Otherwise, I found Qorikancha a wonderful attraction. It is a great place to help gain insight into the history of not just the grounds, but Cusco itself, and the addition of an audio-guide you can download onto your phone enriches the experience. It is one of the cheaper attractions to see in Cusco and great value considering the amount of effort they have put into making it engaging for people.

I wish I could say the same thing about Cusco’s cathedral, which I had planned to visit that too but decided against it when I found out the quite frankly disgusting entry fee they are charging people now.


Not many people pass through Cuzco these days without going to see Rainbow Mountain, which says something of its allure considering it is a very new attraction and not even made it into the current version of the Lonely Planet yet.


All the tours which go there leave very early in the morning as it is quite far away. During the journey you from an altitude of 3400 meters to over 5000, and almost everyone will feel some degree of altitude sickness when the bus arrives at the car park where they have to finish the last leg of the journey by foot. All of the tour guides carry oxygen tanks and medication with them and the walk takes about one to two hours depending upon your fitness level. Many people end up hiring a horse to carry them and some even have to turn back.


The views, before you even reach the ‘rainbow’ part, are stunning. Which is good, as taking photos gives you an opportunity to catch your breath.


When you reach the top, the real struggle is then managing to get a decent snap of the view between all the crowds of people posing in front of it


It was shortly after this photo was taken that something I was certainly not expecting happened to me.


A storm was approaching – we had heard some rumbles nearby just a few moments ago – we were suddenly enveloped within a cloud of mist. The rumbling repeated, this time directly above us.

And then I felt something strike my head. There was a snapping sound, and it was followed by a weird sensation. I put my hand to my head where I’d felt it and a weird crackling sound spread across my scalp. Several people were staring at me and it took me a few moments to realise what had just happened.

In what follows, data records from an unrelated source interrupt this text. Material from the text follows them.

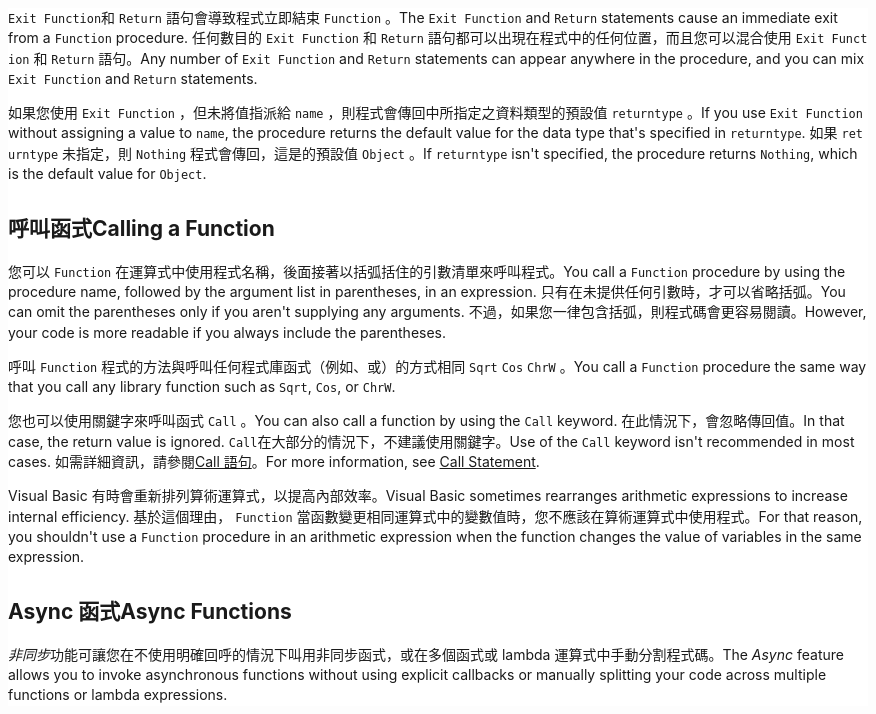 <span data-ttu-id="d083a-193">`Exit Function`和 `Return` 語句會導致程式立即結束 `Function` 。</span><span class="sxs-lookup"><span data-stu-id="d083a-193">The `Exit Function` and `Return` statements cause an immediate exit from a `Function` procedure.</span></span> <span data-ttu-id="d083a-194">任何數目的 `Exit Function` 和 `Return` 語句都可以出現在程式中的任何位置，而且您可以混合使用 `Exit Function` 和 `Return` 語句。</span><span class="sxs-lookup"><span data-stu-id="d083a-194">Any number of `Exit Function` and `Return` statements can appear anywhere in the procedure, and you can mix `Exit Function` and `Return` statements.</span></span>

<span data-ttu-id="d083a-195">如果您使用 `Exit Function` ，但未將值指派給 `name` ，則程式會傳回中所指定之資料類型的預設值 `returntype` 。</span><span class="sxs-lookup"><span data-stu-id="d083a-195">If you use `Exit Function` without assigning a value to `name`, the procedure returns the default value for the data type that's specified in `returntype`.</span></span> <span data-ttu-id="d083a-196">如果 `returntype` 未指定，則 `Nothing` 程式會傳回，這是的預設值 `Object` 。</span><span class="sxs-lookup"><span data-stu-id="d083a-196">If `returntype` isn't specified, the procedure returns `Nothing`, which is the default value for `Object`.</span></span>

## <a name="calling-a-function"></a><span data-ttu-id="d083a-197">呼叫函式</span><span class="sxs-lookup"><span data-stu-id="d083a-197">Calling a Function</span></span>

<span data-ttu-id="d083a-198">您可以 `Function` 在運算式中使用程式名稱，後面接著以括弧括住的引數清單來呼叫程式。</span><span class="sxs-lookup"><span data-stu-id="d083a-198">You call a `Function` procedure by using the procedure name, followed by the argument list in parentheses, in an expression.</span></span> <span data-ttu-id="d083a-199">只有在未提供任何引數時，才可以省略括弧。</span><span class="sxs-lookup"><span data-stu-id="d083a-199">You can omit the parentheses only if you aren't supplying any arguments.</span></span> <span data-ttu-id="d083a-200">不過，如果您一律包含括弧，則程式碼會更容易閱讀。</span><span class="sxs-lookup"><span data-stu-id="d083a-200">However, your code is more readable if you always include the parentheses.</span></span>

<span data-ttu-id="d083a-201">呼叫 `Function` 程式的方法與呼叫任何程式庫函式（例如、或）的方式相同 `Sqrt` `Cos` `ChrW` 。</span><span class="sxs-lookup"><span data-stu-id="d083a-201">You call a `Function` procedure the same way that you call any library function such as `Sqrt`, `Cos`, or `ChrW`.</span></span>

<span data-ttu-id="d083a-202">您也可以使用關鍵字來呼叫函式 `Call` 。</span><span class="sxs-lookup"><span data-stu-id="d083a-202">You can also call a function by using the `Call` keyword.</span></span> <span data-ttu-id="d083a-203">在此情況下，會忽略傳回值。</span><span class="sxs-lookup"><span data-stu-id="d083a-203">In that case, the return value is ignored.</span></span> <span data-ttu-id="d083a-204">`Call`在大部分的情況下，不建議使用關鍵字。</span><span class="sxs-lookup"><span data-stu-id="d083a-204">Use of the `Call` keyword isn't recommended in most cases.</span></span> <span data-ttu-id="d083a-205">如需詳細資訊，請參閱[Call 語句](call-statement.md)。</span><span class="sxs-lookup"><span data-stu-id="d083a-205">For more information, see [Call Statement](call-statement.md).</span></span>

<span data-ttu-id="d083a-206">Visual Basic 有時會重新排列算術運算式，以提高內部效率。</span><span class="sxs-lookup"><span data-stu-id="d083a-206">Visual Basic sometimes rearranges arithmetic expressions to increase internal efficiency.</span></span> <span data-ttu-id="d083a-207">基於這個理由， `Function` 當函數變更相同運算式中的變數值時，您不應該在算術運算式中使用程式。</span><span class="sxs-lookup"><span data-stu-id="d083a-207">For that reason, you shouldn't use a `Function` procedure in an arithmetic expression when the function changes the value of variables in the same expression.</span></span>

## <a name="async-functions"></a><span data-ttu-id="d083a-208">Async 函式</span><span class="sxs-lookup"><span data-stu-id="d083a-208">Async Functions</span></span>

<span data-ttu-id="d083a-209">*非同步*功能可讓您在不使用明確回呼的情況下叫用非同步函式，或在多個函式或 lambda 運算式中手動分割程式碼。</span><span class="sxs-lookup"><span data-stu-id="d083a-209">The *Async* feature allows you to invoke asynchronous functions without using explicit callbacks or manually splitting your code across multiple functions or lambda expressions.</span></span>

I had been struck by lightning.

I mean, it obviously wasn’t a particularly big one, otherwise I would have been in trouble, but still, I think it’s quite cool that I am now one of a small number of the population who can say such a thing.


It happened so quickly and I didn’t really have too much time to dwell on it because we were then engulfed in a snowstorm. Cold winds came, and with them, heavy snow. I wrapped myself in my coat and covered up my backpack. Within a just a few minutes, the Rainbow Mountain was white and its colours could no longer be admired. The winds were so bitterly cold I decided to start making my way back down to the car park. On my way, I passed people who were still on their way up and felt sorry for them, not only were they having to finish the ascent within a storm but they were not going to be able to see the mountain at its best.


The next day I got ready for the next step of my journey, the Salkantay trek, which will involve four days of hiking through mountains of the sacred valley and ultimately conclude with me seeing Machu Picchu.

I will be returning to Cusco though, and when I do there are plenty of other sites I plan on seeing.